São raciocínios para (re)pensar a comunicação organizacional, efetivamente como campo mestiço de conhecimento. Com esta concepção, os pesquisadores e profissionais da área só têm a ganhar em densidade de trabalho, tão necessária para entender e operar na complexidade social atual.
Referências
BORGES, Jorge Luis. Ficções. São Paulo: Companhia das Letras, 2007.
BOSI, Ecléa. Memória e sociedade: lembrança de velhos. 3.ed. São Paulo: Companhia das Letras, 1994.
DELEUZE, Gilles; GUATTARI, Félix. Mil platôs: capitalismo e esquizofrenia. Vol.1. São Paulo: 34, 1995.
FERREIRA, Marieta de Moraes. História, tempo presente e história oral. Topoi, Rio de Janeiro, dez.2002, p.314-332.
FERREIRA, Marieta de Moraes. Memórias da história. Nossa História. Ano 1. n.8. São Paulo: Vera Cruz/Biblioteca Nacional, jun.2004, p.98.
MENESES, Ulpiano Bezerra de. A história, cativa da memória? Revista do Instituto de Estudos Brasileiros, São Paulo, n.34, 1992, p.9-24.

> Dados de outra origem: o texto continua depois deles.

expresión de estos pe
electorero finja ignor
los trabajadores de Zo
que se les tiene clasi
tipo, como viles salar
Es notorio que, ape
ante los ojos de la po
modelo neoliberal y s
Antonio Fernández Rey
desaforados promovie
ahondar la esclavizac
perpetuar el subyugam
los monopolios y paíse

NASSAR, Paulo. Memória e esquecimento. Revista Imprensa. São Paulo, n.222. p.40, abr. 2007.
NORA, Pierre. Entre memória e história: a problemática dos lugares. Trad. Yara Khoury. Projeto História, São Paulo: Revista do Programa de Estudos Pós-Graduados em História e do Departamento de História da PUC/SP, n.10, p.7-28, dez. 1993.
PINTO, Júlio Pimentel. Todos os passados criados pela memória. In: LEIBING, Annette; BENNINGHOFF-LÜHL, Sibylle (Orgs.). Devorando o tempo: Brasil, o país sem memória. São Paulo: Mandarim, 2001. p.293-300.
SEIXAS, Jacy Alves de. Percursos de memórias em terra de história: problemáticas atuais. In: BRESCIANI, S.; NAXARA, M. (Orgs.). Memória e (res)sentimento. Campinas: Unicamp, 2001.
VELHO, Gilberto. Memória, cultura e sociedade. In: LEIBING, Annette; BENNINGHOFF-LÜHL, Sibylle (Orgs.). Devorando o tempo: Brasil, o país sem memória. São Paulo: Mandarim, 2001. p.11.